Lisa Cornwell Associated Press

CINCINNATI – For Ron Chicken and other freshmen at Montclair State University, the new freedoms that presumably came with college age included a mandatory cell phone with which the school could pinpoint their whereabouts on or off campus.

“I think some didn’t like the idea that they had to have it, and some thought it was a new way to track them,” said Chicken, 19, now preparing to enter his sophomore year at the New Jersey college.

But Chicken said that as time passed, students realized that the voluntary tracking system offered added safety and that the required phone had many useful functions.

“Most people have adjusted to it,” said Chicken, now a fan.

With nine out of 10 college students carrying cell phones – and many of them using traditional landline phones rarely or not at all – schools are seeking ways to maintain a line of communication while deploying technologies they believe students want and need.

Some colleges are abandoning the wires and phone jacks in their dormitories. Many of those systems, formerly a source of extra revenue for institutions, now operate at a loss.

As a replacement, some are introducing their own cellular services and handsets customized to connect students with campus services and information, while adding security and instructional tools.

The University of Cincinnati has begun a voluntary program offering all incoming freshmen a free mobile phone featuring the Bearcat mascot on the welcome screen, while Morrisville State College in New York has replaced landlines in its dorms with mandatory school-issued handsets.

Other colleges, however, are sticking with traditional phone service, worried that cellular may not be as reliable.

“Communicating with students on a regular basis has become a challenge, and schools are looking for ways to address that issue as well as safety,” said Patricia Scott, a spokeswoman for ACUTA, an association of communications technology professionals in academia.

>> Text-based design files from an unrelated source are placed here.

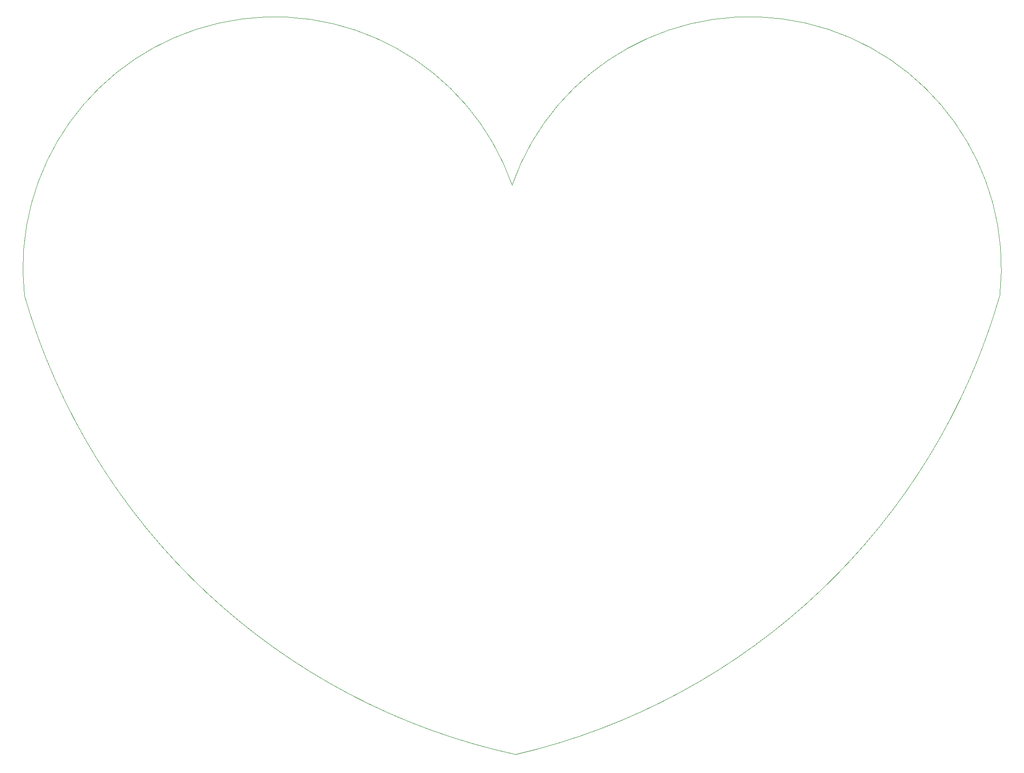
<source format=gbr>
%TF.GenerationSoftware,Altium Limited,Altium Designer,24.6.1 (21)*%
G04 Layer_Color=0*
%FSLAX45Y45*%
%MOMM*%
%TF.SameCoordinates,D6E34864-ACFE-43FA-A01B-F9739AC3D18D*%
%TF.FilePolarity,Positive*%
%TF.FileFunction,Profile,NP*%
%TF.Part,Single*%
G01*
G75*
%TA.AperFunction,Profile*%
%ADD84C,0.02540*%
D84*
X-8932157Y8353912D02*
G03*
X-790Y-790I11463346J3303310D01*
G01*
D02*
G03*
X8801963Y8355619I-2699728J11658602D01*
G01*
D02*
G03*
X-65905Y10364117I-4548597J497989D01*
G01*
X-64290Y10362410D01*
D02*
G03*
X-8932157Y8353912I-4319270J-1510509D01*
G01*
%TF.MD5,93ddceee483dcca73eda1dbc1995124f*%
M02*

</source>
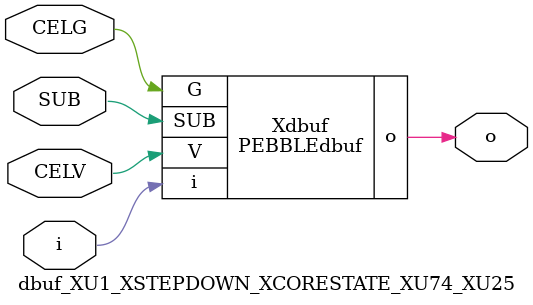
<source format=v>



module PEBBLEdbuf ( o, G, SUB, V, i );

  input V;
  input i;
  input G;
  output o;
  input SUB;
endmodule

//Celera Confidential Do Not Copy dbuf_XU1_XSTEPDOWN_XCORESTATE_XU74_XU25
//Celera Confidential Symbol Generator
//Digital Buffer
module dbuf_XU1_XSTEPDOWN_XCORESTATE_XU74_XU25 (CELV,CELG,i,o,SUB);
input CELV;
input CELG;
input i;
input SUB;
output o;

//Celera Confidential Do Not Copy dbuf
PEBBLEdbuf Xdbuf(
.V (CELV),
.i (i),
.o (o),
.SUB (SUB),
.G (CELG)
);
//,diesize,PEBBLEdbuf

//Celera Confidential Do Not Copy Module End
//Celera Schematic Generator
endmodule

</source>
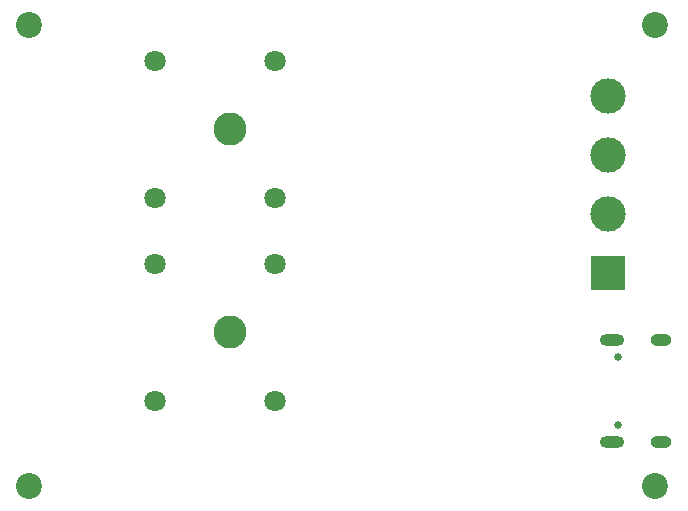
<source format=gbr>
%TF.GenerationSoftware,KiCad,Pcbnew,8.0.6*%
%TF.CreationDate,2024-12-31T11:44:45-06:00*%
%TF.ProjectId,USBCpwr,55534243-7077-4722-9e6b-696361645f70,rev?*%
%TF.SameCoordinates,Original*%
%TF.FileFunction,Soldermask,Bot*%
%TF.FilePolarity,Negative*%
%FSLAX46Y46*%
G04 Gerber Fmt 4.6, Leading zero omitted, Abs format (unit mm)*
G04 Created by KiCad (PCBNEW 8.0.6) date 2024-12-31 11:44:45*
%MOMM*%
%LPD*%
G01*
G04 APERTURE LIST*
%ADD10C,1.800000*%
%ADD11C,2.800000*%
%ADD12C,0.650000*%
%ADD13O,2.100000X1.000000*%
%ADD14O,1.800000X1.000000*%
%ADD15C,2.200000*%
%ADD16R,3.000000X3.000000*%
%ADD17C,3.000000*%
G04 APERTURE END LIST*
D10*
%TO.C,J5*%
X97640000Y-56200000D03*
X97640000Y-67800000D03*
X107800000Y-56200000D03*
X107800000Y-67800000D03*
D11*
X104000000Y-62000000D03*
%TD*%
D12*
%TO.C,J1*%
X136812500Y-69890000D03*
X136812500Y-64110000D03*
D13*
X136312500Y-71320000D03*
D14*
X140462500Y-71320000D03*
D13*
X136312500Y-62680000D03*
D14*
X140462500Y-62680000D03*
%TD*%
D10*
%TO.C,J4*%
X97640000Y-39000000D03*
X97640000Y-50600000D03*
X107800000Y-39000000D03*
X107800000Y-50600000D03*
D11*
X104000000Y-44800000D03*
%TD*%
D15*
%TO.C,H4*%
X87000000Y-75000000D03*
%TD*%
%TO.C,H3*%
X140000000Y-75000000D03*
%TD*%
D16*
%TO.C,J3*%
X136000000Y-57000000D03*
D17*
X136000000Y-52000000D03*
X136000000Y-47000000D03*
X136000000Y-42000000D03*
%TD*%
D15*
%TO.C,H2*%
X140000000Y-36000000D03*
%TD*%
%TO.C,H1*%
X87000000Y-36000000D03*
%TD*%
M02*

</source>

While the phone technology known as Voice over Internet Protocol poses another viable option with the spread of broadband access on campuses, some experts see folly in trying to steer a wireless-minded generation of students toward anything but a cell phone.

Technology experts and educational groups say they haven’t quantified the number of schools replacing landlines with other technologies. ACUTA estimates that fewer than half the schools in North America have installed VoIP networks, but more are expected to do so in the future.

The University of Scranton in Pennsylvania plans to drop traditional landline service in its dorms this fall, but the school is not providing a wireless substitute.

“We considered issuing our own cell phone, but that would mean students could end up having two cell phones or having to discard their original one,” said Jerry DeSanto, Scranton’s chief information technology officer.

Initially, to help ensure a way to contact students who don’t always provide their cell numbers or even local addresses to the school, Scranton considered requiring students to enter such information at the school’s Web site before they could access certain services. The school has backed away from that requirement since it would be difficult to determine which students don’t actually have a cell phone.

The cell phone program at Montclair was spurred partly by the decline in revenue once reaped from providing long-distance service to students, as well as by requests from the university’s student life department.

Montclair surveyed students to determine what capabilities they’d want, then partnered with Rave Wireless Inc. to develop those software applications for cell phones.

Students can use the phones to get real-time alerts and information from the university, check class assignments, learn about specials at campus restaurants, or track the location of buses through Global Positioning System technology. GPS also enables the tracking feature that initially worried some students. Students can activate this “Guardian” service, launched earlier this year, if they ever feel threatened on campus.